One place that could be bad is

dt_summary << select where( Contains( Test_names, :Test_Instance ) );

but it is hard to know without timing it. If Test_names might have 1e6 items and dt_summary might have 1e6 rows, on the average 500,000 test_names would be examined on each of the 1e6 rows. Or maybe there is only 10 or so and it isn't an issue. You might want to rewrite it, approximately like this

// untested. combine two loops and use an aa rather than a list for lookup
Test_names = AssociativeArray();
For Each Row( 
	If( ( Contains( dt_summary:Test_Instance, "CHAR_char" )),
		Test_names[ dt_summary:Test_Instance ] = 1 
	)
);
dt_summary << select where(  Test_names<<Contains( :Test_Instance ) );

The associative array will be much faster if the list has several hundred items.

 

If you want to use the JSL profiler, don't do the 3 hour run for your first profiling experience.Try a small program, using an include, and make sure you play with these buttons:

 

Something in the toolboxSomething in the toolbox

A new window opens, the clock is for timing JSL.A new window opens, the clock is for timing JSL.

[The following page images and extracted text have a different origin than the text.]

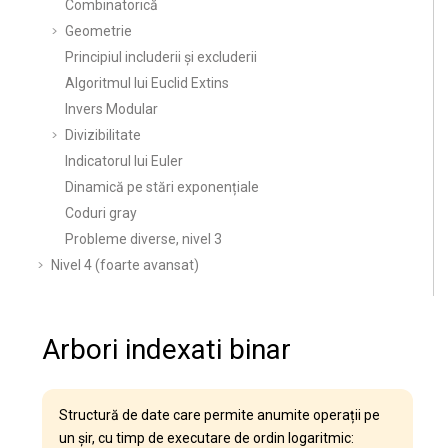
Combinatorică
Geometrie
Principiul includerii și excluderii
Algoritmul lui Euclid Extins
Invers Modular
Divizibilitate
Indicatorul lui Euler
Dinamică pe stări exponențiale
Coduri gray
Probleme diverse, nivel 3
Nivel 4 (foarte avansat)
Arbori indexati binar
Structură de date care permite anumite operații pe
un șir, cu timp de executare de ordin logaritmic:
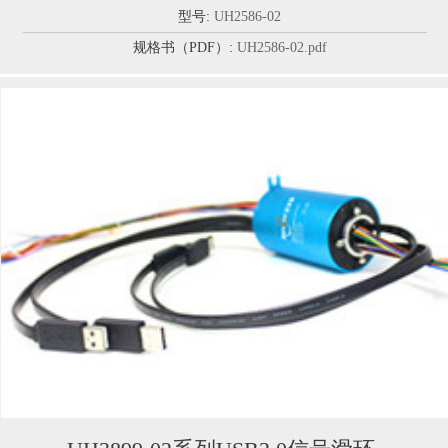
型号:
UH2586-02
规格书（PDF）:
UH2586-02.pdf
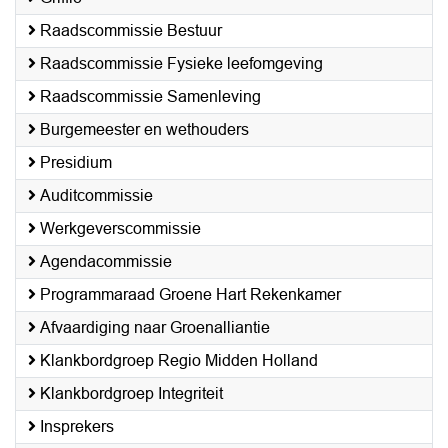
Raadscommissie Bestuur
Raadscommissie Fysieke leefomgeving
Raadscommissie Samenleving
Burgemeester en wethouders
Presidium
Auditcommissie
Werkgeverscommissie
Agendacommissie
Programmaraad Groene Hart Rekenkamer
Afvaardiging naar Groenalliantie
Klankbordgroep Regio Midden Holland
Klankbordgroep Integriteit
Insprekers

The tooltip for the icon says "run profiler".The tooltip for the icon says "run profiler".

you might be able to use the blue pause button or wait for it to end, then examine the hot spots:

tabs for sourcestabs for sourcestabs for sourcestabs for sources

Craige
justvince
Level III

Re: Scripting and very large files

Sorry for the late reply(busy with work).

Thanks for the ideas.  I have never used the debugger.  

I will look at the namespace idea as well.  I have also found that if I have the main DT open (it has been concatenated) and then run the script with include statement it also runs as fast as when I run the script as is (no include).  So something about the main data table being in memory for a while vs concatenating then immediately running the include script.